* **Description of the task**
Reproduce the data, keeping every word exactly as it is.

Data items
⟨
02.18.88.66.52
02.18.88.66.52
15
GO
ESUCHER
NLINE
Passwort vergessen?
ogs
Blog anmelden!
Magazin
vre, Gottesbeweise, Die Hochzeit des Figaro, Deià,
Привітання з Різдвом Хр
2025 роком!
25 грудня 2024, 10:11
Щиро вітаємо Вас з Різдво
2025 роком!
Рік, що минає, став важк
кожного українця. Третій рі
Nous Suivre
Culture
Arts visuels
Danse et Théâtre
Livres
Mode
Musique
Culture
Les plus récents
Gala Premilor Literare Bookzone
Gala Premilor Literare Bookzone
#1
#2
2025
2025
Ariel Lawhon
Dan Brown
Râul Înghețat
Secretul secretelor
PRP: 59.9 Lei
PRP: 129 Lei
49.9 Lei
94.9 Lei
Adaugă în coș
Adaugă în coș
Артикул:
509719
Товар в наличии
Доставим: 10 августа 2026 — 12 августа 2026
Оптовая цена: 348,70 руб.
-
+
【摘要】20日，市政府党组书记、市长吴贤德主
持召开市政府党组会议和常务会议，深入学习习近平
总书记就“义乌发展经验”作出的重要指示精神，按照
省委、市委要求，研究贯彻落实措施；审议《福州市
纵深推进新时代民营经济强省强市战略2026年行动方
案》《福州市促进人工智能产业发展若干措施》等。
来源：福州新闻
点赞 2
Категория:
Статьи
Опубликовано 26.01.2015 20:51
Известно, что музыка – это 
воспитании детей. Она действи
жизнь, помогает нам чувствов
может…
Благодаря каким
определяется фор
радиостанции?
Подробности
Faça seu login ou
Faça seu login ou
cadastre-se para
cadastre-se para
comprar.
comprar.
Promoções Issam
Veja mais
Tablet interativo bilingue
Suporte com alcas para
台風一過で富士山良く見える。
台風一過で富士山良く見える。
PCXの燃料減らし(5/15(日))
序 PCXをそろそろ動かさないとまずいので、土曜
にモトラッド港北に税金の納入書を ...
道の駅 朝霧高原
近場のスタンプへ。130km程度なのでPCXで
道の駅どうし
⟩
* **Answer section**
02.18.88.66.52
02.18.88.66.52
15
GO
ESUCHER
NLINE
Passwort vergessen?
ogs
Blog anmelden!
Magazin
vre, Gottesbeweise, Die Hochzeit des Figaro, Deià,
Привітання з Різдвом Хр
2025 роком!
25 грудня 2024, 10:11
Щиро вітаємо Вас з Різдво
2025 роком!
Рік, що минає, став важк
кожного українця. Третій рі
Nous Suivre
Culture
Arts visuels
Danse et Théâtre
Livres
Mode
Musique
Culture
Les plus récents
Gala Premilor Literare Bookzone
Gala Premilor Literare Bookzone
#1
#2
2025
2025
Ariel Lawhon
Dan Brown
Râul Înghețat
Secretul secretelor
PRP: 59.9 Lei
PRP: 129 Lei
49.9 Lei
94.9 Lei
Adaugă în coș
Adaugă în coș
Артикул:
509719
Товар в наличии
Доставим: 10 августа 2026 — 12 августа 2026
Оптовая цена: 348,70 руб.
-
+
【摘要】20日，市政府党组书记、市长吴贤德主
持召开市政府党组会议和常务会议，深入学习习近平
总书记就“义乌发展经验”作出的重要指示精神，按照
省委、市委要求，研究贯彻落实措施；审议《福州市
纵深推进新时代民营经济强省强市战略2026年行动方
案》《福州市促进人工智能产业发展若干措施》等。
来源：福州新闻
点赞 2
Категория:
Статьи
Опубликовано 26.01.2015 20:51
Известно, что музыка – это 
воспитании детей. Она действи
жизнь, помогает нам чувствов
может…
Благодаря каким
определяется фор
радиостанции?
Подробности
Faça seu login ou
Faça seu login ou
cadastre-se para
cadastre-se para
comprar.
comprar.
Promoções Issam
Veja mais
Tablet interativo bilingue
Suporte com alcas para
台風一過で富士山良く見える。
台風一過で富士山良く見える。
PCXの燃料減らし(5/15(日))
序 PCXをそろそろ動かさないとまずいので、土曜
にモトラッド港北に税金の納入書を ...
道の駅 朝霧高原
近場のスタンプへ。130km程度なのでPCXで
道の駅どうし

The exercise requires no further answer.